(Aufgabe): Schreib die Zeilen vom Beginn der Datensätze bis einschließlich der Zeile mit „Spielplatz Limespark Mitte“ erneut ab und tausche darin „Impressum“ gegen „Kontakt“ aus. Alles Übrige bleibt unverändert.

(Bereitgestelltes Material):
═══
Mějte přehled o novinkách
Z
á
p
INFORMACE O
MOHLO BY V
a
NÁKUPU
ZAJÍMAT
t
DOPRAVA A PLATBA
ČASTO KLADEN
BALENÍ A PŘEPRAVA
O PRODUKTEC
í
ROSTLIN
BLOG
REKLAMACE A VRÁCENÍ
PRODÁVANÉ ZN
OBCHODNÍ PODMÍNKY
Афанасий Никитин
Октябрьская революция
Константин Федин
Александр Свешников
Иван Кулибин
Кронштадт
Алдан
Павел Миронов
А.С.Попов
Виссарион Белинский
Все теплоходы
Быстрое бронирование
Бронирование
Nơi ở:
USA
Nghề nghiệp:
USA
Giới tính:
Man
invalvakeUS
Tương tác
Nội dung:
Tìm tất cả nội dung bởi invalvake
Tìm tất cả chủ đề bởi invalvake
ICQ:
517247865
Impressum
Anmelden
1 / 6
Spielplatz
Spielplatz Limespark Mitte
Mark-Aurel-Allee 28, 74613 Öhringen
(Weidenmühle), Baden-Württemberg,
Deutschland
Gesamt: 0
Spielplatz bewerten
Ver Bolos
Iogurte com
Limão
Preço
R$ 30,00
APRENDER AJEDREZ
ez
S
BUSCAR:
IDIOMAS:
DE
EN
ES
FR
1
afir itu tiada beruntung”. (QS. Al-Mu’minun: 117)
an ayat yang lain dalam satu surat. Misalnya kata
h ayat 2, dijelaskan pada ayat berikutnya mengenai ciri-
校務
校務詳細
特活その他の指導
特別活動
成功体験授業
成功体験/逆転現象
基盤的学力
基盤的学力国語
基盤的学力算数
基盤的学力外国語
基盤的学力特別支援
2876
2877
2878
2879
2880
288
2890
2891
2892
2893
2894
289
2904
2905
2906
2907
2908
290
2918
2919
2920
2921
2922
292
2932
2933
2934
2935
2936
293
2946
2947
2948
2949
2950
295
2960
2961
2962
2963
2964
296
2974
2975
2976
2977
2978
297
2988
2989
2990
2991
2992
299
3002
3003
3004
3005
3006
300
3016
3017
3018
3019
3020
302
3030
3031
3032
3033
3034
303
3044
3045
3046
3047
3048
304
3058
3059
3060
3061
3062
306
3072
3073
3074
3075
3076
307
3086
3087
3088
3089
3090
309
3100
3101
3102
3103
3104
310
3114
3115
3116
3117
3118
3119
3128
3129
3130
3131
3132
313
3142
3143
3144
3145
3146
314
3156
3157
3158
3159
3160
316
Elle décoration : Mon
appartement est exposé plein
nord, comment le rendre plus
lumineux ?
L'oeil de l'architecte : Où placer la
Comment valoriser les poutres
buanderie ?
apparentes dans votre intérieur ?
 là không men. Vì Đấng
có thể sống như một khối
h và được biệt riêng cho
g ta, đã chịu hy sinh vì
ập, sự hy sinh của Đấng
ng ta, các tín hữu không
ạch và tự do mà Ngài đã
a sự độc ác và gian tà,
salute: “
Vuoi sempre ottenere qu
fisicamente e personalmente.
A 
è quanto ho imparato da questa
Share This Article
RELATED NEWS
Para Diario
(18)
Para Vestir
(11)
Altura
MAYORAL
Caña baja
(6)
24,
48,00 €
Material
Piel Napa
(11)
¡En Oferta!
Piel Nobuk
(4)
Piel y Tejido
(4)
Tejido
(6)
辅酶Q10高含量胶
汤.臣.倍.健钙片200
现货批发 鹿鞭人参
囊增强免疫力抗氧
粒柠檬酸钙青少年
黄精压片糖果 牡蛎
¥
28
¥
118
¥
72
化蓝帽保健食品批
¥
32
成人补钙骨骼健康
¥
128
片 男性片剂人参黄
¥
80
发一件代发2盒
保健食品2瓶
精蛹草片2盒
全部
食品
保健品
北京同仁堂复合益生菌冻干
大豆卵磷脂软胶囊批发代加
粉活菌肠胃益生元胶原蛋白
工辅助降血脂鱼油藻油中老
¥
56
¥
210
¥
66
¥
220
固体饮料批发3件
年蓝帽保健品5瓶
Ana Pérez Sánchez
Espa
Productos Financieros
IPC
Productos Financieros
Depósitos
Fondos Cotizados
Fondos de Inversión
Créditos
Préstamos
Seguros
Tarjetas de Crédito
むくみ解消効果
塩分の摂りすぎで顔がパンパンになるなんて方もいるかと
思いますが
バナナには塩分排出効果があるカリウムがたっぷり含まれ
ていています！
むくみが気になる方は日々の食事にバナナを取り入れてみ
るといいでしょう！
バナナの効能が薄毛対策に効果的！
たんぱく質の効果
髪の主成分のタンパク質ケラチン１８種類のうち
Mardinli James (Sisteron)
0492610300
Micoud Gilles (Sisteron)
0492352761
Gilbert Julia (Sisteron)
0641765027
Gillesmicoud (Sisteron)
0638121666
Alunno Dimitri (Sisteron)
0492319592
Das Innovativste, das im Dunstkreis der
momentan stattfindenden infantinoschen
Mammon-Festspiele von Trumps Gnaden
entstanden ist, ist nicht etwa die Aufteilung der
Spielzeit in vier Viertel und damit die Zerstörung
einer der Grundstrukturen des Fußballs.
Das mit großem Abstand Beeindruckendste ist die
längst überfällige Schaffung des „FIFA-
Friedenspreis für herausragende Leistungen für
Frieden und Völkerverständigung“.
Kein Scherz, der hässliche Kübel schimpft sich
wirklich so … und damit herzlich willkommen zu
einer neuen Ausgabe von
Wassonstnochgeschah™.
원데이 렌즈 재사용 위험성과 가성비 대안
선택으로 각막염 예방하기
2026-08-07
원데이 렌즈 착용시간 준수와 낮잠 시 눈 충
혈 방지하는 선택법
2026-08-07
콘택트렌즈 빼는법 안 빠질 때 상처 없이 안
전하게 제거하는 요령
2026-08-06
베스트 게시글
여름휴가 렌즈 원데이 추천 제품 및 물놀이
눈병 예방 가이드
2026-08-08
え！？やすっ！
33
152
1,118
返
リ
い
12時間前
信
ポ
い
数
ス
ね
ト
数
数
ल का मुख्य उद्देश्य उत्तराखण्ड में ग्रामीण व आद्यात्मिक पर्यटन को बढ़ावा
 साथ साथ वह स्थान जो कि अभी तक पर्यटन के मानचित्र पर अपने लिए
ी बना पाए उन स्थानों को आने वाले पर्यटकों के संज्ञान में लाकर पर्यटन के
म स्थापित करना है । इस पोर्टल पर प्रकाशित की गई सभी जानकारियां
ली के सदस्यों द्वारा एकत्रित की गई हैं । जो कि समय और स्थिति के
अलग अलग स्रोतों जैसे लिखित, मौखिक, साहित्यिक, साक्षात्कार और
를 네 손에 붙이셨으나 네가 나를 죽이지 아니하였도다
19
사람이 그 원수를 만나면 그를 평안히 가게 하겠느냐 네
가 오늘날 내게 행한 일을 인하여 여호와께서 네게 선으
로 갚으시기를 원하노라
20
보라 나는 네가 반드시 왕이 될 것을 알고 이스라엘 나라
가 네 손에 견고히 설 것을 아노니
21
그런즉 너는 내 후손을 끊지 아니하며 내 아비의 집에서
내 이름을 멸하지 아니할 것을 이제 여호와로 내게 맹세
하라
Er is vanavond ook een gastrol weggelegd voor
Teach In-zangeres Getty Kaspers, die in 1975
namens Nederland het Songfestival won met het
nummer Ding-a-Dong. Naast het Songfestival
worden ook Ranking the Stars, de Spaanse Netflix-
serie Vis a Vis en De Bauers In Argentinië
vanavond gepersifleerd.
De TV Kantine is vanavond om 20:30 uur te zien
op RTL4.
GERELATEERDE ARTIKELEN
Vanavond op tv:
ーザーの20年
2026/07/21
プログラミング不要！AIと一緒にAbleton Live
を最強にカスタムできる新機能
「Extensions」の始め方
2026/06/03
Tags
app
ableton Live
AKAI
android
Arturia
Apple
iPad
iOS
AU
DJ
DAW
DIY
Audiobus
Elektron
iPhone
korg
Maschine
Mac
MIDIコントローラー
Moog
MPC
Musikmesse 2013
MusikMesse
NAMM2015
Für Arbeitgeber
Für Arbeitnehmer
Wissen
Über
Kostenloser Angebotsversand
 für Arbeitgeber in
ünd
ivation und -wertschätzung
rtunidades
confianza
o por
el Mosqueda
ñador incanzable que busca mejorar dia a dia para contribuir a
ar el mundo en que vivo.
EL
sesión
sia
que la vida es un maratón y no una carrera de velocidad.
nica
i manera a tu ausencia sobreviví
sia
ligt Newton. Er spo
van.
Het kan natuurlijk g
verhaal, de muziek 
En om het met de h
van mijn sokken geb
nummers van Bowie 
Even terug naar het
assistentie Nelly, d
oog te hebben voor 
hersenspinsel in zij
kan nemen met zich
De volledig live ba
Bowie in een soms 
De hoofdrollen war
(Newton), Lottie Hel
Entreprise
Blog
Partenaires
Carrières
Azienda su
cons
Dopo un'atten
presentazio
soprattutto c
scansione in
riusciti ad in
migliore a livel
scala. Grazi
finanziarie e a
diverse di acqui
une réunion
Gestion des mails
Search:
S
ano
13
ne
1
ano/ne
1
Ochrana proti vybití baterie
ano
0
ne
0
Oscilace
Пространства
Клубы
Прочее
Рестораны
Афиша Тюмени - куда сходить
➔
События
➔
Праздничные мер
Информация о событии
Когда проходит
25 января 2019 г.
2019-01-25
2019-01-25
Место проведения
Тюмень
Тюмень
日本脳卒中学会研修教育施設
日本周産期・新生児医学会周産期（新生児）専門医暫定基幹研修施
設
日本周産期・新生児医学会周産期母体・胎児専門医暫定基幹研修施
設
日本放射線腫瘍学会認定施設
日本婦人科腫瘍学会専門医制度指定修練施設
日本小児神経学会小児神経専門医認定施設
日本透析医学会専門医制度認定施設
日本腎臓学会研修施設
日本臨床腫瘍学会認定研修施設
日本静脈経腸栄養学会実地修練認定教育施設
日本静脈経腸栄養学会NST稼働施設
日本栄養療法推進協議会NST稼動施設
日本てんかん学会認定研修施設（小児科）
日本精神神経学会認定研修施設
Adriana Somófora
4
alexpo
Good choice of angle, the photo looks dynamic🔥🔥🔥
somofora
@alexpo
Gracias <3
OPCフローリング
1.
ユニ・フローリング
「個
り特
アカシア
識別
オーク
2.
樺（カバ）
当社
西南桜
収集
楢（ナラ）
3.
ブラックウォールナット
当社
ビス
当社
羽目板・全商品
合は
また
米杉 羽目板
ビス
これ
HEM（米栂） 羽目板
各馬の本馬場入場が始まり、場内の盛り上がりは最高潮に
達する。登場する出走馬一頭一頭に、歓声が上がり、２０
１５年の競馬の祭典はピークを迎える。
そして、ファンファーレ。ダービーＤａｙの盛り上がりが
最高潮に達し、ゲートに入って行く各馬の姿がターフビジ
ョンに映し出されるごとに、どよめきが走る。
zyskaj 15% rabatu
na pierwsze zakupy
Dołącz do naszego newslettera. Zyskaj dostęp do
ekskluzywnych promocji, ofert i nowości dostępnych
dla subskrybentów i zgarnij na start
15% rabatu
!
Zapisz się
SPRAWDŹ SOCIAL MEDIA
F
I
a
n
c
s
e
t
═══
(Lösung):
Mějte přehled o novinkách
Z
á
p
INFORMACE O
MOHLO BY V
a
NÁKUPU
ZAJÍMAT
t
DOPRAVA A PLATBA
ČASTO KLADEN
BALENÍ A PŘEPRAVA
O PRODUKTEC
í
ROSTLIN
BLOG
REKLAMACE A VRÁCENÍ
PRODÁVANÉ ZN
OBCHODNÍ PODMÍNKY
Афанасий Никитин
Октябрьская революция
Константин Федин
Александр Свешников
Иван Кулибин
Кронштадт
Алдан
Павел Миронов
А.С.Попов
Виссарион Белинский
Все теплоходы
Быстрое бронирование
Бронирование
Nơi ở:
USA
Nghề nghiệp:
USA
Giới tính:
Man
invalvakeUS
Tương tác
Nội dung:
Tìm tất cả nội dung bởi invalvake
Tìm tất cả chủ đề bởi invalvake
ICQ:
517247865
Kontakt
Anmelden
1 / 6
Spielplatz
Spielplatz Limespark Mitte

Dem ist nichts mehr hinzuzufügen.